Dubai-controlled downstream outfit Emirates National Oil Company (Enoc) took full control of independent player Dragon Oil after it has agreed to buy the remaining 48% of the exploration and production company valued at $3.88 billion.
Enoc said in June it was considering an offer for Dragon as the company sought to expand its presence internationally and to build on its ambition to become a major integrated oil and gas company.
“This acquisition is an exciting development for Enoc and represents a major step in Enoc’s strategy of building a vertically integrated oil and gas group with a strong upstream position,” said Saeed Khoory , group chief executive of Enoc.
The state-run refiner and marketer is mainly interested in Dragon’s deposits in Turkmenistan, which it will use to make up for dwindling supplies in the emirate, and to meet rising domestic demand.
“Dragon Oil’s assets will significantly enhance Enoc’s reserves and production.

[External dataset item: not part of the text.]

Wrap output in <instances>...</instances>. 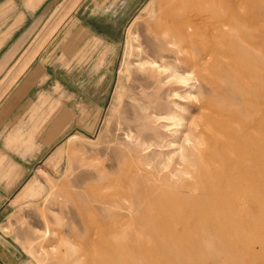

By achieving full control of Dragon Oil, Enoc will be able to achieve greater operational flexibility to progress the development of the assets further.”
Dragon’s main assets are in the Cheleken Contract Area, where it owns two offshore oil and gas fields, Dzheitun and Dzhygalybeg.
The company’s proved and probable oil reserves stood at of 645 million barrels and 3.2 trillion cuft of gas resources. Dragon Oil produces about 42,808 barrels per day (bpd) from the Cheleken Contract Area this year.